Thank you for using Paperback and all the kind things you’ve had to say since launch. This is the first time I’ve pushed any new features since launch six weeks ago because I wanted to pull back and watch how people were using it and then get my hands back into development with fresh eyes.

New

  • Added autocomplete of tags in Archive modal, as per requests
  • Added article of title to <title> so you can more easily recognize what you’re reading and find in tabs

Fixed

  • Improved behavior of Archive modal on iPhone, especially with those pesky toolbars that hide in iOS 7
  • Improved some layout issues in iPhone-sized Article views
  • Fixed text selection bug with Mobile Safari on iOS 7 where selected text wouldn’t be added to the Notes section in the Archive modal until tapping Archive a couple times.

Other Good News

The subscriptions from paying customers so far means that server costs should be covered for the growth and architecture changes that I’m expecting for the first year which means I don’t have to worry about how to pay my bills and can focus on building a service that you can use every day.

As always, email me with any support needs, concerns, or questions.

–Nick

Introducing Paperback

After about three months since my first prototype, I’m happy to introduce you to Paperback. Paperback is a clean and simple way to read Pinboard articles later. Paperback is a fully responsive web app with a simple experience on both desktop and mobile. If you’re not familiar with Pinboard, it’s a bookmarking service that lets you save URLs, tag them, and if you’ve upgraded, archive them so you have a permanent, offline store of every link you’ve saved.

I started building Paperback because I wanted the reading experience of Instapaper but with the reliable archival system of Pinboard. Paperback gives you a nice clean reading list and article view, free of distraction, keyboard navigation that rocks if you’re on a desktop, and powerful tools for tagging and archiving your articles back into Pinboard’s long term storage.

You can read more about Paperback’s features here.

Since I see Paperback as an extension of the great work that Maciej has been doing with Pinboard, it shares many of the same values:

  • Focus on speed and utility over “social”
  • Reliability
  • Simple, proven technology; Nothing fancy to see here

Paperback costs $15 a year. [Update: As announced on August 3, 2014, Paperback will become a one time fee for the service rather than a yearly subscription.] It’s unapologetically a paid service which allows me to make it a sustainable service. I want it to exist for a long time. This isn’t a “startup”, it’s a thing that I work on in my free time. I don’t want it to become a full-time job but I do want a respecting relationship between me and you, my customer. That means that you pay me for a service because you think it’s valuable and I maintain a service that you can trust. It being a paid service also constrains growth so that I don’t have to “scale” to support freeloaders.

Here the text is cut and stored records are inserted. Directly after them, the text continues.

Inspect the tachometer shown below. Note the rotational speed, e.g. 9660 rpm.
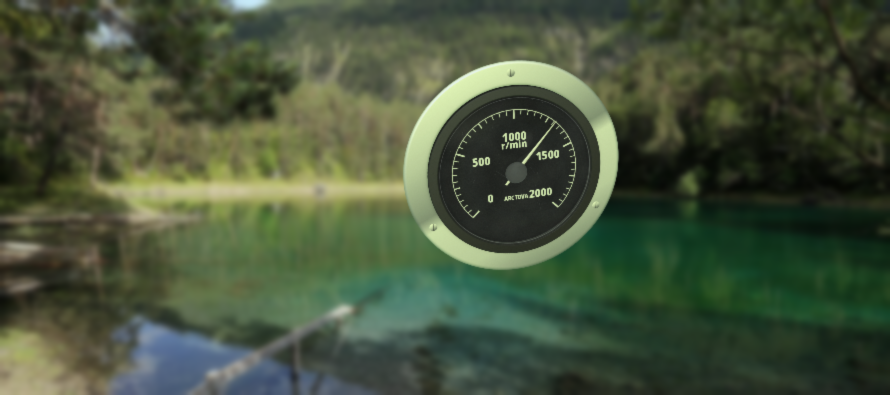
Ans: 1300 rpm
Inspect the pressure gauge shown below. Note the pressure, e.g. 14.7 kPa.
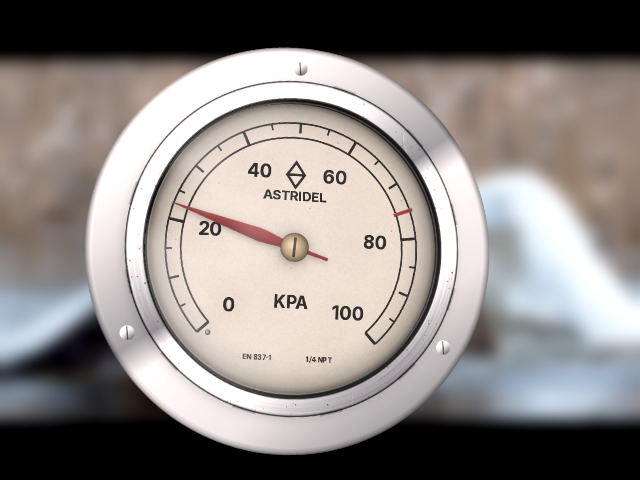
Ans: 22.5 kPa
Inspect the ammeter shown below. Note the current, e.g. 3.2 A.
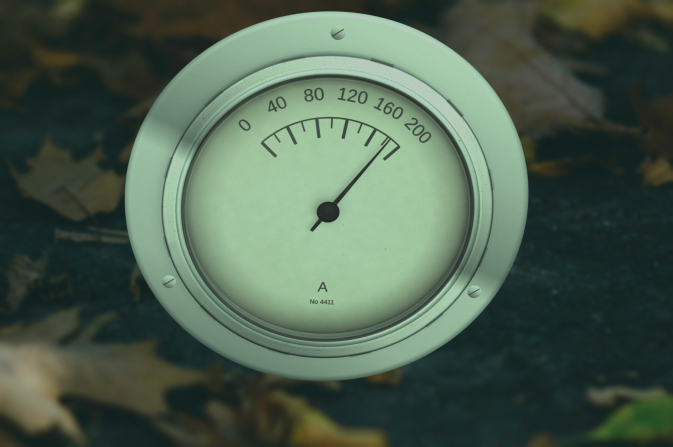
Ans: 180 A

Because it’s not a full-time gig and with that respect thing I mentioned above, I want to make sure I set some expectations:

  • Feature development will be slow and iterative: I am committed to continuously making this service better but it won’t happen at a startup’s pace. I think the current experience is great—I use it everyday—and think you will like what you see. I’m also looking forward to it being better.
  • With a focus on simplicity and reliability: this is a service I use myself. Reading through articles I’ve saved for later is one of my favorite things to do. I grab a coffee, sit down and read something maybe insightful, maybe educational, or maybe something that will make me laugh. I like the simplicity of reading and, like a good book, I want the experience to be simple. I also want it to be reliable so that every morning I can pull up Paperback and it will greet me with a sturdy smile. There’s still room for power-user features (there are already many) but building something that can be simple to use and that is reliable are priorities over any complex features.
  • Support: I’ll provide it in the best, most honest way I can. I can’t promise I’ll respond to every feature request but if you need a hand, I want to be able to respond to you within a reasonable time.